摘要
由传统机械磁盘(Hard Disk Drive)构成的存储系统的I/O效率长期以来是整个计算机系统的性能瓶颈。尤其是在当前计算能力与需求不断提高的背景下,如多核处理器的广泛普及和大数据应用的出现,计算与存储系统之间的性能差距越来越大,I/O瓶颈问题也随之愈加严重。引起I/O瓶颈的主要原因在于机械磁盘(HDD)物理上的访问特点,如非随机性、寻道等待、旋转延迟等。近年来,基于闪存(Flash Memory)的固态盘(Solid State Drive)技术得到了很大发展,其生产成本已大大降低,性价比也已接近甚至优于HDD,因而在存储系统中逐渐被广泛采用了。与传统机械磁盘HDD不同,SSD完全由半导体芯片构成,没有机械部件,因而具有高性能、高可靠性、可随机访问、低功耗等特点。SSD技术有望消除存储系统的I/O瓶颈并给存储系统带来根本性变革。
然而,尽管SSD具有明显的性能优势,但因其内部结构上的不同而具有不同的特征与缺点。其中最明显和最重要的特征是组成SSD的基本部件是一种可擦写可编程只读内存(EEPROM)芯片,使得SSD内存储芯片原地覆写(in-place update)的代价太高,并且只具有有限次的擦写次数(寿命)。因此,为了最大限度地利用所有构成芯片,SSD内部引入一个闪存转换层FTL(Flash Translation Layer)来完成逻辑地址到物理地址的转换、擦写损耗均衡以及垃圾回收等功能。随着半导体技术进一步成熟以及SSD在存储系统中的应用愈加广泛和重要,研究在现代存储系统中如何最大限度地利用SSD,与此同时避免其内在缺陷,具有重要研究意义。研究工作从以下几个方面对如何在现代存储系统中有效地应用SSD展开。

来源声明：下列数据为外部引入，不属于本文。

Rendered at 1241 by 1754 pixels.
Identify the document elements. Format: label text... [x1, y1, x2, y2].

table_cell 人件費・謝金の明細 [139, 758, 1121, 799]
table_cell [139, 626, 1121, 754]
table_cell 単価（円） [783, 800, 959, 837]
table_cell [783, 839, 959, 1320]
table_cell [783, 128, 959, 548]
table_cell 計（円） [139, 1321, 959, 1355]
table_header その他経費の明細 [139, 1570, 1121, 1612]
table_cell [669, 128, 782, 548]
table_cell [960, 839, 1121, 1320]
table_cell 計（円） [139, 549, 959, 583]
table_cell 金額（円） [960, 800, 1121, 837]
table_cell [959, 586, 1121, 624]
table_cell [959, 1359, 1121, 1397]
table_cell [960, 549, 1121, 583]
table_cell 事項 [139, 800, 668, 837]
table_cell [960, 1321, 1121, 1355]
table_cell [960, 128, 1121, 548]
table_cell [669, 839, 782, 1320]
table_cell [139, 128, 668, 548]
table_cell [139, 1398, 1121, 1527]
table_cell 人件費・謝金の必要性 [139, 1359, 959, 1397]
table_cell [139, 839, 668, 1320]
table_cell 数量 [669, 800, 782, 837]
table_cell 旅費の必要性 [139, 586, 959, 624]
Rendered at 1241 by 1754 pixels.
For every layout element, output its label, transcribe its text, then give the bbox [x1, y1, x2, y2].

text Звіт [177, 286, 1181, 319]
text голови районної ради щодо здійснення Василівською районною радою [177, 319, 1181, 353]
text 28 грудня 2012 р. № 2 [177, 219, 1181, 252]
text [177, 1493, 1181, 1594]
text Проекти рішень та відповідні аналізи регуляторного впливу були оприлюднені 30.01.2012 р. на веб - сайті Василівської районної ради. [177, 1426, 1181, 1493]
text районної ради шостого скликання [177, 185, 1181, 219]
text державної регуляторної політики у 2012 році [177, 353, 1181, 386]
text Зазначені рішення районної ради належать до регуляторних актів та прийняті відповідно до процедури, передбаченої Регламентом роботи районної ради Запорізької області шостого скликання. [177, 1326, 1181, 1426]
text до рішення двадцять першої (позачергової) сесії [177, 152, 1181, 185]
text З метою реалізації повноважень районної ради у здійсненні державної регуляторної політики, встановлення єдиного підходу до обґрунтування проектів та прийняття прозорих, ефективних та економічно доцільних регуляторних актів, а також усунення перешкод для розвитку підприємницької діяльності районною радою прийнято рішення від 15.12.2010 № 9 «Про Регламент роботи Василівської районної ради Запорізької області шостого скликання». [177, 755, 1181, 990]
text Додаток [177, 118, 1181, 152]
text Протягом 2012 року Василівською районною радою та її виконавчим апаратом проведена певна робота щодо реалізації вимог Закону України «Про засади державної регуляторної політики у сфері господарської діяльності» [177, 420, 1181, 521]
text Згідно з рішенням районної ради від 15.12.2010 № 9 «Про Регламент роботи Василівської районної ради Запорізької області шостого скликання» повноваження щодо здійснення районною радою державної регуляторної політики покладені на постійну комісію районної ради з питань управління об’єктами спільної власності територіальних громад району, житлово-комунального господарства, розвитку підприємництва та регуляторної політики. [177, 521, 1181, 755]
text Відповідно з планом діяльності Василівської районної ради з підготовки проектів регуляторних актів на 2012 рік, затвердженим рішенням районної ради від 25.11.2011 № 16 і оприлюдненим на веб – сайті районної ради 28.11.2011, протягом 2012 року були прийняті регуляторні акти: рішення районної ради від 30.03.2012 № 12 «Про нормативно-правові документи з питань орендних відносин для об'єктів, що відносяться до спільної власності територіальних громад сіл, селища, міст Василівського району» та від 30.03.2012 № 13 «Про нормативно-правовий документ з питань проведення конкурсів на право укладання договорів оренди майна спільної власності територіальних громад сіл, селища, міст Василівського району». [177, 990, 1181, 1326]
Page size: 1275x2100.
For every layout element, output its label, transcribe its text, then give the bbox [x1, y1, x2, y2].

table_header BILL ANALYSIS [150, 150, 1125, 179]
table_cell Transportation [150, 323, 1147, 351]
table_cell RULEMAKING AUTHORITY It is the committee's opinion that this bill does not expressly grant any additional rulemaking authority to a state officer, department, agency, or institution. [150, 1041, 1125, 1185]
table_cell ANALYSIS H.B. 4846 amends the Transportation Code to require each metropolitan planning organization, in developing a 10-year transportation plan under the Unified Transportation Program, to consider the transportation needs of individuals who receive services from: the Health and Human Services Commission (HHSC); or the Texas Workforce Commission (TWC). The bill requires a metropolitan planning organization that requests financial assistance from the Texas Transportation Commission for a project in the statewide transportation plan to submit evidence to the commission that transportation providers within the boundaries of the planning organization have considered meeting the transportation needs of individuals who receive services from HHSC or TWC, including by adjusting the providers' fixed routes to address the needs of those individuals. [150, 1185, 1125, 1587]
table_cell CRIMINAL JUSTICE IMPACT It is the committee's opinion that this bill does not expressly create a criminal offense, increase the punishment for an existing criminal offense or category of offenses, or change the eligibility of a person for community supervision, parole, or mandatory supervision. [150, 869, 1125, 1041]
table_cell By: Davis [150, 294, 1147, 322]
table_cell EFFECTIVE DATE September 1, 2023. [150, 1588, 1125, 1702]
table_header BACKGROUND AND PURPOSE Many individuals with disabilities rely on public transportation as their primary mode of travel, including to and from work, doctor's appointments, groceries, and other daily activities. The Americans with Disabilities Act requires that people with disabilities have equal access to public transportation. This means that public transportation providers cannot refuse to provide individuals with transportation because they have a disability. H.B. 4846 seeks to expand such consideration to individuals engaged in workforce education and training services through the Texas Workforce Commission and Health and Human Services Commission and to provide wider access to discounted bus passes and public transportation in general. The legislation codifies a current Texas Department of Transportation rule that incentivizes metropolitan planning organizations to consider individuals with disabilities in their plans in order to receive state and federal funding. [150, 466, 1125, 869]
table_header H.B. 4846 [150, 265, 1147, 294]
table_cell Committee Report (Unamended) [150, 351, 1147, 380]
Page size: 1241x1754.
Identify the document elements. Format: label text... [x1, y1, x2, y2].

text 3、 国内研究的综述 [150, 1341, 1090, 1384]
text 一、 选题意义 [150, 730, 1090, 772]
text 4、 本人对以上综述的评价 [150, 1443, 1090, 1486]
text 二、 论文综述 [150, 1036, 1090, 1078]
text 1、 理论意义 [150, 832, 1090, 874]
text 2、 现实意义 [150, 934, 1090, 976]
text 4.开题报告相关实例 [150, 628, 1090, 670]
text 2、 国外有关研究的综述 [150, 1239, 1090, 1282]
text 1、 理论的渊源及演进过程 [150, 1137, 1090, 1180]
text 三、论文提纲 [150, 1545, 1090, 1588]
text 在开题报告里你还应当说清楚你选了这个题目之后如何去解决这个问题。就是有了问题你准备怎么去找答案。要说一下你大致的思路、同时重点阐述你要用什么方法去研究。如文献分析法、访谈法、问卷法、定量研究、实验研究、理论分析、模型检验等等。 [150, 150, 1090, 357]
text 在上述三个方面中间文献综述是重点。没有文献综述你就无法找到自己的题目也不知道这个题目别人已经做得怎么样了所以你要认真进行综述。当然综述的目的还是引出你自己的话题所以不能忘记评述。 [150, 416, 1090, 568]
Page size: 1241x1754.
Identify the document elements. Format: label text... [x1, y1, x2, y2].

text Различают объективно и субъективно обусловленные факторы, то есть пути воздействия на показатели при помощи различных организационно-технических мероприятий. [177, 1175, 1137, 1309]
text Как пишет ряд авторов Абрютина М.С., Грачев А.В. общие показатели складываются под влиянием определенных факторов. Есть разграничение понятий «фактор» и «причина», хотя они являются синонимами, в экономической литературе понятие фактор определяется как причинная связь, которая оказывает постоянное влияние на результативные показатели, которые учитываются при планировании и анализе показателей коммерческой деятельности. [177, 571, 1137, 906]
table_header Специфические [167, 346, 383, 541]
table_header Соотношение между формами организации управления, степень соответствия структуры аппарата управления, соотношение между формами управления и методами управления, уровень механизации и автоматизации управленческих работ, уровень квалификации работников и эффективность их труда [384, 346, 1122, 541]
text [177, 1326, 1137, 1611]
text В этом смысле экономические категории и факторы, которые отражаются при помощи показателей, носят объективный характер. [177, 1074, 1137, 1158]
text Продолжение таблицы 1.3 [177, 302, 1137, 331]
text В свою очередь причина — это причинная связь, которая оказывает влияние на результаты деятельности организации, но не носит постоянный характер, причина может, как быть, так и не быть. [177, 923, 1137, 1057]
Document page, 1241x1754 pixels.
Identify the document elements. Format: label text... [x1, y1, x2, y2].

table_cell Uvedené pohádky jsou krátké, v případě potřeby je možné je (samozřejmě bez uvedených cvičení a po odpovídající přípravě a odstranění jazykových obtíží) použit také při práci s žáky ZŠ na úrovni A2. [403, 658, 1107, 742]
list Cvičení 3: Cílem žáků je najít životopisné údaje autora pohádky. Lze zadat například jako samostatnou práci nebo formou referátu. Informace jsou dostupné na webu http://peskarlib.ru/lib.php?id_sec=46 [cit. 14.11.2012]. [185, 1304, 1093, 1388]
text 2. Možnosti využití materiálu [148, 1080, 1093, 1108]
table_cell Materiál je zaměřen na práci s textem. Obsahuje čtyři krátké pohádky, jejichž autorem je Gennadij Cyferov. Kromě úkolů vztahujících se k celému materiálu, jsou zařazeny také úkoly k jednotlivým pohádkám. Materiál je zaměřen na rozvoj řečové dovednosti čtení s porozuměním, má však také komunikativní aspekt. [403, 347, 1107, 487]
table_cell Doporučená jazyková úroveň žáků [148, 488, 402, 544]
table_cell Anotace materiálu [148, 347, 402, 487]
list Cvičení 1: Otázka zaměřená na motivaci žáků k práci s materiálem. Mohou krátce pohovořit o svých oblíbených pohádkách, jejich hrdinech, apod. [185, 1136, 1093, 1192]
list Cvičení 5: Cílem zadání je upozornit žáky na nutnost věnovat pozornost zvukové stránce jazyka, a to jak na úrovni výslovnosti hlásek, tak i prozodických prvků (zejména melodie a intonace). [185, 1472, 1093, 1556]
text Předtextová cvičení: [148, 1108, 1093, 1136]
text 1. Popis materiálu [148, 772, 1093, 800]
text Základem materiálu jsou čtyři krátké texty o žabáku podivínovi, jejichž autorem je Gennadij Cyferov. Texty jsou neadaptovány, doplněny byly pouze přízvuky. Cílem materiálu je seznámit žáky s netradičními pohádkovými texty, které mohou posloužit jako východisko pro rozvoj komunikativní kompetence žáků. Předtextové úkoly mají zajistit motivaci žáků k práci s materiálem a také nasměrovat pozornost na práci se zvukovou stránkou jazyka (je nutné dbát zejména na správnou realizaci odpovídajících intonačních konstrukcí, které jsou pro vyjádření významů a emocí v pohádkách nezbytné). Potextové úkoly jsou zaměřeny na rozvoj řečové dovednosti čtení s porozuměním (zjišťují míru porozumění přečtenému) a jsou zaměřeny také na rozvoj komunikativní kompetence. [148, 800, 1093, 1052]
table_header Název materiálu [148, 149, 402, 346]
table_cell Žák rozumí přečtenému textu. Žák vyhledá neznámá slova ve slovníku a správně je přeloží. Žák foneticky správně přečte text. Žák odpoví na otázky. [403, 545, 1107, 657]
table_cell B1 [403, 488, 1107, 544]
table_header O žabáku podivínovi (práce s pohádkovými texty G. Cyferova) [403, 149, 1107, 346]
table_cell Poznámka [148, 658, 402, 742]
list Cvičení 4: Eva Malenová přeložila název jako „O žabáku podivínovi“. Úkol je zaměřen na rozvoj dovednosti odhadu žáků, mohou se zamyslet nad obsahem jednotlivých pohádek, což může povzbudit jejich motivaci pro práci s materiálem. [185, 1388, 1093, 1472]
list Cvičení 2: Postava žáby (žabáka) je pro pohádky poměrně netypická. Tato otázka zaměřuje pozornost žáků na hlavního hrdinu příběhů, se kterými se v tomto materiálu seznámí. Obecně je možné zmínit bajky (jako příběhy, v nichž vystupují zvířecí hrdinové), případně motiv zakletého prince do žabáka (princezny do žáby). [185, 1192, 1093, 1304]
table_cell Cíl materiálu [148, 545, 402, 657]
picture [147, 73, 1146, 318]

(1)利用SSD不能原地更新写(out-of-place update)的特性,提出BVSSD,一种能够利用SSD内部已经被覆写(superseded)但仍然存在于其中的历史数据实现块级连续数据保护功能原型系统。与机械磁表面记录不同,SSD内的存储芯片支持读(read)、写(program)、擦除(erase)三种操作。存储芯片是由多层次结构构成的,主要包括页面、块、组、晶圆、芯片组成。其中读和写操作是以页面为单位,而擦除必须以整个块为单位。页而在被写入新的内容之前必须经过擦除操作。SSD在每次进行写操作之前,都先将数据写入到一个空闲且已擦除的页面,然后更新FTL映射表。BVSSD跟踪并保存FTL的历史变化过程,恢复时只需将对应的FTL映射表状态恢复到某历史时刻的状态即可将SSD的存储状态恢复至之前的状态。是一种非常轻量级的块级连续数据保护实现方式。
(2)利用SSD内部丰富的并行性实现了一种新的针对固态盘的内核块层I/O调度器PASS。SSD内部是由多个芯片,每个芯片内部又是一种多层次结构,因而具有丰富的潜在并行性可以利用以获得较高性能。并行性主要包括通道级并行性、芯片间并行性、晶圆之间并行性以及块组之间的并行性。PASS将整个SSD的逻辑地址访问空间划分为若干个连续区域,并且以这样的区域为调度单元,每个调度单元与一个调度队列关联。PASS在内核块层将块请求按其访问的地址放入对应的队列,并采取预防读写干扰的措施。实验表明,这种按访问地址调度的I/O调度器确实挖掘了固态内部并行性并获得较好系统性能。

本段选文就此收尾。